[Information given Boundary: Start]

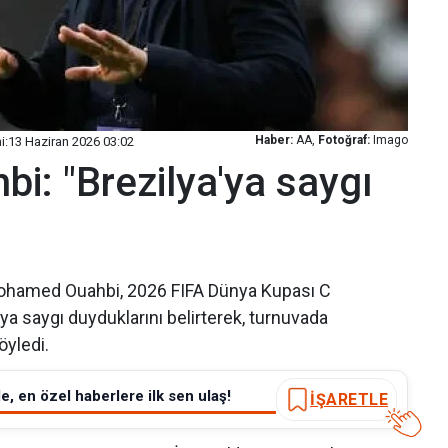
Haber:
AA,
Fotoğraf:
Imago
i:
13 Haziran 2026 03:02
: "Brezilya'ya saygı
 Mohamed Ouahbi, 2026 FIFA Dünya Kupası C
'ya saygı duyduklarını belirterek, turnuvada
öyledi.
e, en özel haberlere ilk sen ulaş!
İŞARETLE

[Information given Boundary: End]

**Description of the task:** Whenever a line of the entries contains the string "saygı", copy that line.

**Reply to the exercise:**
: "Brezilya'ya saygı
'ya saygı duyduklarını belirterek, turnuvada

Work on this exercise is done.